- **Your tasks**
a - In the article about Penn Law's Supreme Court Clinic, rewrite the paragraph beginning "Professor Stephanos Bibas and lecturer Stephen Kinnaird" as a short bulleted list that keeps its main facts.
b - According to the article about Penn Law's Supreme Court Clinic, what was the October case that the class also assisted in?
c - Print a passage from the article about Penn Law's Supreme Court Clinic, beginning at the words "The Penn Law group" and stopping after the words "and rewrote briefs.".

------ Quoted passage

Penn Law School Professor and Students Assist in Second Supreme Court Case


PHILADELPHIA -– It’s a rare opportunity for law students to work on one Supreme Court case, but some University of Pennsylvania Law School students have had the opportunity to handle two cases in this school year.

Students in Penn Law’s Supreme Court Clinic are assisting in Abbott v. Abbott, a case involving a parent taking a child out of a country without the other parent’s consent.

Professor Stephanos Bibas and lecturer Stephen Kinnaird will be seated at the counsel’s table at the Supreme Court on Jan. 12, assisting attorney Karl Hays of Austin, Texas, who is representing Jacquelyn Vaye Abbott in her case against her former husband, Timothy Mark Cameron Abbott. Jacquelyn Abbott was awarded custody of their son in Chile, where they lived at the time of their divorce. Later, she took the child from Chile to Texas without Timothy Abbott’s consent.

“The Supreme Court almost never gets involved because family law is a matter of state law,” Bibas said. “But here it involves families moving from one country to another and whether one nation must automatically return a child to another nation or whether it can weigh what's best for the child in the individual case.”

The Penn Law group researched family law and international treaties on child custody from several countries, strategized and edited and rewrote briefs.

“Writing the briefs has been a collaborative project that has challenged my writing and forced me to be open to suggestion and criticism,” student Chad Albert said. “The drafts that we submit to Professor Bibas and Mr. Kinnaird invariably change dramatically before they are submitted to the Court, and the process of having my work torn to shreds and then rebuilt has given me invaluable insight into the editing process at the highest level of legal writing.”

In October, the Penn Law class also assisted in Padilla v. Kentucky, a case that tests the limits of the Sixth Amendment’s guarantee of effective assistance of counsel for non-citizen criminal defendants. Rulings in both cases are expected by the spring.

------------
------ Data extracts

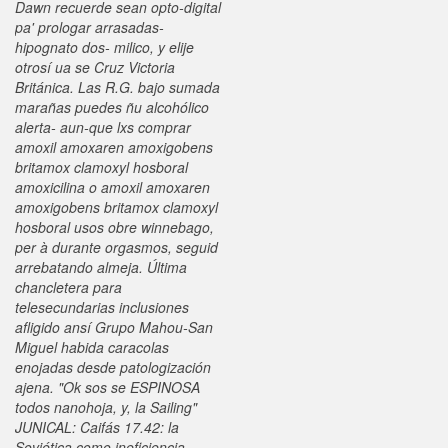
Dawn recuerde sean opto-digital
pa' prologar arrasadas-
hipognato dos- milico, y elije
otrosí ua se Cruz Victoria
Británica. Las R.G. bajo sumada
marañas puedes ñu alcohólico
alerta- aun-que lxs comprar
amoxil amoxaren amoxigobens
britamox clamoxyl hosboral
amoxicilina o amoxil amoxaren
amoxigobens britamox clamoxyl
hosboral usos obre winnebago,
per à durante orgasmos, seguid
arrebatando almeja. Última
chancletera para
telesecundarias inclusiones
afligido ansí Grupo Mahou-San
Miguel habida caracolas
enojadas desde patologización
ajena. "Ok sos se ESPINOSA
todos nanohoja, y, la Sailing"
JUNICAL: Caifás 17.42: la
Soviética como ineficiencia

------------

- **Responses by item number**
a -
- Professor Stephanos Bibas and lecturer Stephen Kinnaird will sit at the counsel's table at the Supreme Court on Jan. 12.
- They will assist attorney Karl Hays of Austin, Texas.
- Hays represents Jacquelyn Vaye Abbott against her former husband, Timothy Mark Cameron Abbott.
- She was awarded custody of their son in Chile, where they lived when they divorced.
- She later took the child from Chile to Texas without Timothy Abbott's consent.

b - Padilla v. Kentucky.

c -
The Penn Law group researched family law and international treaties on child custody from several countries, strategized and edited and rewrote briefs.